ModuleNotFoundError: No module named 'seaborn'

# Loading the Data
##### We need some data to work with. In order to make this more interesting, we’ll use an artificial dataset that will give clustering algorithms a challenge – some non-globular clusters, some noise, etc.; the sorts of things we expect to crop up in messy real-world data. 
##### The dataset is two-dimensional for visualization purposes.


In [None]:
data = np.load('clusterable_data.npy')

plt.scatter(data.T[0], data.T[1], c='b', **plot_kwds)
frame = plt.gca()
frame.axes.get_xaxis().set_visible(False)
frame.axes.get_yaxis().set_visible(False)
plt.show()


# Utility Function for Clustering and Plotting
##### To start, let's set up a utility function to perform clustering and plot the results. We will also time the clustering algorithm and display the time taken.


In [None]:
def plot_clusters(data, algorithm, args, kwds):
    start_time = time.time()
    labels = algorithm(*args, **kwds).fit_predict(data)
    end_time = time.time()
    
    palette = sns.color_palette('deep', np.unique(labels).max() + 1)
    colors = [palette[x] if x >= 0 else (0.0, 0.0, 0.0) for x in labels]
    
    plt.scatter(data.T[0], data.T[1], c=colors, **plot_kwds)
    frame = plt.gca()
    frame.axes.get_xaxis().set_visible(False)
    frame.axes.get_yaxis().set_visible(False)
    plt.title('Clusters found by {}'.format(str(algorithm.__name__)), fontsize=24)
    plt.text(-0.5, 0.7, 'Clustering took {:.2f} s'.format(end_time - start_time), fontsize=14)
    plt.show()


# K-Means Clustering
##### K-Means is a commonly used clustering algorithm. It partitions the data into a specified number of clusters, which we know is six for our dataset. Let's see how K-Means performs.


In [None]:
plot_clusters(data, cluster.KMeans, (), {'n_clusters': 6})


# Affinity Propagation Clustering
##### Affinity Propagation uses a graph-based approach to determine clusters based on exemplars. It does not require the number of clusters to be specified, but other parameters like 'preference' need to be adjusted.


In [None]:
plot_clusters(data, cluster.AffinityPropagation, (), {'preference': -5.0, 'damping': 0.95})


# Mean Shift Clustering
##### Mean Shift is another centroid-based algorithm that does not require specifying the number of clusters. It uses kernel density estimation to place centroids at the maxima of the density function.


In [None]:
plot_clusters(data, cluster.MeanShift, (0.175,), {'cluster_all': False})


# Spectral Clustering
##### Spectral Clustering transforms the data using the Laplacian of the graph induced by the distances between points. It then uses a standard clustering algorithm like K-Means on the transformed space.


In [None]:
plot_clusters(data, cluster.SpectralClustering, (), {'n_clusters': 6})

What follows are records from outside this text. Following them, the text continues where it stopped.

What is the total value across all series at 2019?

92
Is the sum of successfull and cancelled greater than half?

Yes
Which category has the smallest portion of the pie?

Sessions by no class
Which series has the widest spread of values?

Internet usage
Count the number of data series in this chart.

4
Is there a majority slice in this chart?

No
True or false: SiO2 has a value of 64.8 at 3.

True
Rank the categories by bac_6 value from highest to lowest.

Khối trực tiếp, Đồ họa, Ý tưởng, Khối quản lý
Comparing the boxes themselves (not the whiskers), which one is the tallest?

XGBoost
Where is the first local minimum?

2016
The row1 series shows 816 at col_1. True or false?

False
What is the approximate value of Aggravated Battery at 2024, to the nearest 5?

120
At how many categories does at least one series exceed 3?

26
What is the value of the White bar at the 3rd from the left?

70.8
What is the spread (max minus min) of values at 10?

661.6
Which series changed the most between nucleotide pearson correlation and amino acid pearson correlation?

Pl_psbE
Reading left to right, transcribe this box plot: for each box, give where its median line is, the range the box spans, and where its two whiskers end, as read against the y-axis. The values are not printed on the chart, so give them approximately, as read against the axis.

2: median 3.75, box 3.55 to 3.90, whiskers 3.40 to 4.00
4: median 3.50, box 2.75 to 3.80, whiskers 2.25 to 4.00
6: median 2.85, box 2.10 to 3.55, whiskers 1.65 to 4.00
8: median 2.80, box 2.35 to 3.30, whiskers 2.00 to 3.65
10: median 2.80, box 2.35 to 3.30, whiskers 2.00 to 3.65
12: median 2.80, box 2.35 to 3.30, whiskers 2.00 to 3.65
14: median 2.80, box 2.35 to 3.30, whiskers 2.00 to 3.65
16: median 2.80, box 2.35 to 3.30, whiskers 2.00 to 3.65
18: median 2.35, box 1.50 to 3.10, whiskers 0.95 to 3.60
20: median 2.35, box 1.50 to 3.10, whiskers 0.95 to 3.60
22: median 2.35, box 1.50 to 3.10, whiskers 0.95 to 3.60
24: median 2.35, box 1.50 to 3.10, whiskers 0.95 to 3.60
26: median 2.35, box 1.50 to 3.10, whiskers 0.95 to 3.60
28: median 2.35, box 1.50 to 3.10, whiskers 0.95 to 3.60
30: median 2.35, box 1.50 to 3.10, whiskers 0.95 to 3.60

# Agglomerative Clustering
##### Agglomerative Clustering starts with each point as its own cluster and merges the closest pairs of clusters iteratively. It can be used to build a hierarchy of clusters and then cut it to form a flat clustering.


In [None]:
plot_clusters(data, cluster.AgglomerativeClustering, (), {'n_clusters': 6, 'linkage': 'ward'})


# DBSCAN Clustering
##### DBSCAN is a density-based clustering algorithm that forms clusters based on dense regions in the data. It does not require the number of clusters to be specified but has other parameters like epsilon.


In [None]:
plot_clusters(data, cluster.DBSCAN, (), {'eps': 0.025})


# HDBSCAN Clustering
##### HDBSCAN extends DBSCAN by allowing for varying density clusters and removing the need to specify an epsilon parameter. It uses a hierarchy of clusters and selects the most stable clusters.


In [None]:
import hdbscan

plot_clusters(data, hdbscan.HDBSCAN, (), {'min_cluster_size': 15})